Bollería industrial
Y podrás preguntarme por qué estoy aquí, viendo vídeos lésbicos en una página cualquiera de Internet, y no sabría muy bien qué contestarte. Supongo que porque con mis dedos y mi imaginación no es suficiente y una necesita algo más, ese algo más...
Salto de vídeo en vídeo sin soportar más de medio minuto. Podría concederles una oportunidad, llegar al clímax, pero los encuentro tan huecos, tan vacíos, que en vez de excitación me provocan pena, con sus cuerpos prefabricados, sus posturas artificiales, y esos grititos tan rídiculos, pura bollería industrial.
Y podrás preguntarme por qué estoy aquí, viendo vídeos lésbicos en una página cualquiera de Internet, y no sabría muy bien qué contestarte. Supongo que porque con mis dedos y mi imaginación no es suficiente y una necesita algo más, ese algo más. Podría incorporar la memoria, pero es una puta traidora y sólo me trae a Isabel, e Isabel ya no está en mi vida; únicamente está en mi memoria y en todos los poros de mi piel. Por eso estoy aquí. Por eso busco, por eso veo, por eso salto y sigo buscando, entre silicona, morreos de postureo y orgasmos sobreactuados, algo que sea real, algo de verdad, como cuando Isabel se tendía sobre mi cuerpo desnudo y me traspasaba su calor.
Podía haber una razón, pero era casi mejor cuando no la había, cuando me miraba y en silencio nos decíamos: hoy. Y entonces corría a ella y la besaba, en cualquier parte menos en la boca, y el deseo hacía el resto. Puede que cuando nos desnudábamos nuestros cuerpos no fueran tan perfectos como los que veo en la pantalla, pero cuando mis manos llegaban a ella e Isabel se adentraba en mis pliegues era… tan diferente. Sabía dónde tocarme, sabía cómo hacerlo para que mi sangre comenzara a hervir; cuando las yemas de sus dedos comenzaban a trepar por mi muslo el incendio ya se había desatado. Y entonces me tendía, o se tendía, o caíamos enredadas, daba igual, porque el orden de los factores no alteraba el producto. Y era yo la que acercaba mi boca a su sexo, o era ella la que se aventuraba por mi cuerpo, o éramos las dos las que jugábamos entrelazadas.

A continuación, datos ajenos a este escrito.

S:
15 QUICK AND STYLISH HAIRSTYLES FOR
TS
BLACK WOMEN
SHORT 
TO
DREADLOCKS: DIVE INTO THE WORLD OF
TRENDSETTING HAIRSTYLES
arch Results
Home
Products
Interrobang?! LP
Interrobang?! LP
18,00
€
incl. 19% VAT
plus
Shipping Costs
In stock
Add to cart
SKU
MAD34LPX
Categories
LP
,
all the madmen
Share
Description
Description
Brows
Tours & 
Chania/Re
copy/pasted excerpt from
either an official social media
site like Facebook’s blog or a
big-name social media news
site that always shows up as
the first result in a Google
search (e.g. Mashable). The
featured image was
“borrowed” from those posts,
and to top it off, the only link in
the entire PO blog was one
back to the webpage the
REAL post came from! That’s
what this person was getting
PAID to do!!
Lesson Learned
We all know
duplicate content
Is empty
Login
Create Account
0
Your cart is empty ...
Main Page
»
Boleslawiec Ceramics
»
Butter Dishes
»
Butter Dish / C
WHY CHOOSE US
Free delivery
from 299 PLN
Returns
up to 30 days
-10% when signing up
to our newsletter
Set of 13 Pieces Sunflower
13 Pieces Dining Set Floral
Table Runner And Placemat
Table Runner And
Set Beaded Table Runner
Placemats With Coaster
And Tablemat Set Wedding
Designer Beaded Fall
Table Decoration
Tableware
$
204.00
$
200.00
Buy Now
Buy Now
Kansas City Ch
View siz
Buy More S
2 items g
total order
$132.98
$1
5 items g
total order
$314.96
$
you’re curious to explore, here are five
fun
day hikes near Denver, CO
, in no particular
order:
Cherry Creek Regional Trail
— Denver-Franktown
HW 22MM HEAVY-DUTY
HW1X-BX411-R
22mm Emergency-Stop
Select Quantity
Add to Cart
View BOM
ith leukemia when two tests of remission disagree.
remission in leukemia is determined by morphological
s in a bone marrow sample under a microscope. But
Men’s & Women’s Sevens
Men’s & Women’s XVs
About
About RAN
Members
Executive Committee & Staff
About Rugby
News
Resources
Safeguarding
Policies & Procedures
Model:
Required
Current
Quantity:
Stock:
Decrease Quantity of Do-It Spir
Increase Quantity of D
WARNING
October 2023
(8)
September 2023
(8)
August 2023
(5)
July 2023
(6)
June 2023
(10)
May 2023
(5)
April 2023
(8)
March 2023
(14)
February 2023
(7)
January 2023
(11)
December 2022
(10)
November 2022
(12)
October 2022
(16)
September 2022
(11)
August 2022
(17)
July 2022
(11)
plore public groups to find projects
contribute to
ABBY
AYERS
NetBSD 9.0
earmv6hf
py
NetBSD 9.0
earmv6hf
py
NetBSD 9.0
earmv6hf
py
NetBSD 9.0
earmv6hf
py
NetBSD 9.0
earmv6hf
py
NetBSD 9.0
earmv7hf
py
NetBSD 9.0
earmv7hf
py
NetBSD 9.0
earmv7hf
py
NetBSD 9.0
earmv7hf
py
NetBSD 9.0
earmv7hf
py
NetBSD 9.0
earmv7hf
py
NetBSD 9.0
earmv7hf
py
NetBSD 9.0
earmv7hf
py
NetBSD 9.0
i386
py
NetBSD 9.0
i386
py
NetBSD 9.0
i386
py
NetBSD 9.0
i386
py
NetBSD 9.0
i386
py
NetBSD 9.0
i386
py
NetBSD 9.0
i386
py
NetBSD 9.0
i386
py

Ahora que el recuerdo de Isabel ha separado mis dedos del ratón y el vídeo desfila ante mis ojos mostrando a una asiática y una mulata compartiendo un juguete, ahora que mi mano aprieta mi pecho izquierdo deseando que fuera otra mano, ahora cierro los ojos y pienso en que nosotras no necesitábamos juguetes, tan sólo nuestros cuerpos. Separar las piernas y acercar los cuerpos. Nadie nos enseñó, nos guiaban el instinto, el deseo y el amor. Ni mis muslos eran tan perfectos, ni su coño brillaba de esa manera, pero Isabel sabía interpretar el momento de parar, tumbarme y follarme. Con furia, como un tío, como si sus dedos fuesen capaces de correrse. Yo me revolvía, pataleaba, gritaba, pedía por favor que no parase. Y cuando mi mente fluía mecida por el orgasmo le decía que sí a todo: a comprar esas cortinas tan feas, a unas vacaciones sin playa, a quererla toda la vida, a comerle el coño sin prisas, aleteando entre sus labios, sintiendo sus manos revolviendo mi pelo.
Y ahora, en el minuto final de la escena, cuando la china grita en versión original porque un director le ha dicho que tiene que hacerlo, me acuerdo de Isabel, que apenas musitando me pedía que parara, y entonces nos abrazábamos, desnudas y arrodilladas sobre la cama. Sus pechos contra los míos, mi boca en su cuello, su entrepierna contra mi muslo, se frotaba, como una gata en celo. El vídeo llega a su fin, el reproductor me ofrece prolongar el recuerdo con otras historias igual de vacías, y yo, yo sin darme cuenta que el día menos pensado los gatos se escapan por los tejados.